Legal
Useful though final account agreements can be to wrap up a job, their relationship with the building contract can contain a few unexpected surprises, warns Angus Dawson
Employers and contractors often use final account agreements to wrap up payment, and other issues, at the end of a project. These arrangements are often made without applying the strict terms of the contract. But in two recent cases, final account arrangements have been challenged, raising some points to note.
No escape
In Jim Ennis Construction Ltd v Combined Stabilisation Ltd, a sub-contractor tried to wriggle out of a final account agreement in order to claim additional sums which it did not cover. The sub-contractor first argued that the agreement was null and void as it did not specify the date for payment of the sum due. It separately argued that it was entitled to terminate or accept a repudiatory breach of the agreement as the main contractor had failed to pay the full amount set out in the agreement.
On the facts, the court rejected the sub-contractor’s arguments. The judge held that the absence of a specific payment date was not fatal but rather implied a term that payment was due within a reasonable time. The judge also held that the failure to pay the full amount did not entitle the sub-contractor to terminate. The main contractor had been acting in good faith in looking to set off costs that it had incurred as a result of damage caused by the sub-contractor on site.
If the parties had intended that the sub-contractor should be entitled to terminate in these circumstances, this should have been stated in the agreement.
Sting in the tail
In YJL London Ltd v Roswyn Estates LLP, the court considered how a final account agreement sat alongside the final account provisions in a JCT 1998 contract.
The employer argued that the agreement did not displace the requirements in the building contract for a final account and final statement and that payment was not therefore due. It also argued that the agreement was flawed as it did not set out those sums which had previously been paid under the contract, as required in the final account provisions in the contract.
The judge held that the final account procedure in the contract had been dealt with by means of the agreement and that the contractor’s failure to issue a final account or final account statement did not deprive it of its entitlement to payment.
The agreement effectively replaced the regime under the contract. It made clear that it was intended to be final and binding and this was therefore the case.
Unintended consequence
The judge also held that the final account agreement effected a full and final settlement of all claims under the contract. The interesting, and perhaps unintended effect of this, was that the contractor was relieved of all liability for defective work that was identified or reasonably capable of being identified at the time of the agreement. The employer was not therefore entitled to set off sums against the final account figure to account for defects as it had released the contractor from liability under the contract. It was arguable that the contractor was also released from liability for future defects which become apparent.

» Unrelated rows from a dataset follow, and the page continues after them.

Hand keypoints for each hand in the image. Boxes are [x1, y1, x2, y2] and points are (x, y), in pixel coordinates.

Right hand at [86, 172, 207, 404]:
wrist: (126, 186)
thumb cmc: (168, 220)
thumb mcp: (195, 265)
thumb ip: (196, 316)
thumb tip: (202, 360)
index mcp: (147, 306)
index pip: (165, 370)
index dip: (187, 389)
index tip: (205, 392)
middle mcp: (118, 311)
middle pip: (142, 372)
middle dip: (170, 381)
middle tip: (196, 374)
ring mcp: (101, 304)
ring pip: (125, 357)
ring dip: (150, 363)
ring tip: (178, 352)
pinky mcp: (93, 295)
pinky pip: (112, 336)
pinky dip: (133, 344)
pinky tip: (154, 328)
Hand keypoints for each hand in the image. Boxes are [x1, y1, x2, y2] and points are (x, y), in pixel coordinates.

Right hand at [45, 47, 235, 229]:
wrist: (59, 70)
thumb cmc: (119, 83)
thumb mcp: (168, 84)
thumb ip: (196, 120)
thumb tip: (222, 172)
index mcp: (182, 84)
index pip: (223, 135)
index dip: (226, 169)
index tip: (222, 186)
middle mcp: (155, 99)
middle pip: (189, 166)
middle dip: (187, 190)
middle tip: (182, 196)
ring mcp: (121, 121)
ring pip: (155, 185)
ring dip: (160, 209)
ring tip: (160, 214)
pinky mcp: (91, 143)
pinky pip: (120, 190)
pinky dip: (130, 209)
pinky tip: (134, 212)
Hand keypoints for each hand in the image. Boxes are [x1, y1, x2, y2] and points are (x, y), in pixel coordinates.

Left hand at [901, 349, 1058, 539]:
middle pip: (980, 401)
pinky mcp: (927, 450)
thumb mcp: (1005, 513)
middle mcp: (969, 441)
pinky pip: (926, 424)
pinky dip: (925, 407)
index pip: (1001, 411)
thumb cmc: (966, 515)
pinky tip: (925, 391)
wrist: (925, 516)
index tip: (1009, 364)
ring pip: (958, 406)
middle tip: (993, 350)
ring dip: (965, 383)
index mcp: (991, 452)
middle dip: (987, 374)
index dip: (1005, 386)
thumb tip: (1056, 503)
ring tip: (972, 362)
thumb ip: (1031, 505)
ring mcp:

These cases make clear that a properly drafted final account agreement is capable of displacing the final account procedures in a building contract. They also make clear that a failure to specify payment logistics in the agreement is unlikely to be fatal. Care needs to be taken however to ensure that a final account agreement does not unwittingly let the contractor off the hook for defects in the works. An employer will usually want to retain its ability to bring a claim against a contractor for latent defects.
Angus Dawson is assistant solicitor at Macfarlanes
In plain English
What happens if an overrun isn’t your fault?
TIME AT LARGE
Under a building contract, the contractor is usually required to complete the works by a specified date. If it fails to hit this date, the employer can normally claim liquidated and ascertained damages (‘LADs’). The contract usually then entitles the contractor to an extension of time if the works are delayed by particular events or circumstances. Those circumstances need to be set out in the contract.
Time will become at large if (a) the contract includes a fixed completion date, (b) the contractor is delayed by an act of the employer and (c) that act does not entitle the contractor to an extension of time. In those circumstances the courts will find that it is unfair for the contractor to be held to the completion date specified in the contract, and to be required to pay LADs for failing to meet that date.
What happens if time becomes at large? The contractor is no longer required to complete the works by the contractual date for completion and the employer loses its ability to recover LADs. The contractor will simply be required to complete the works within a reasonable time and the employer will only recover any losses it can prove it has suffered if the works are complete late. Time will be at large.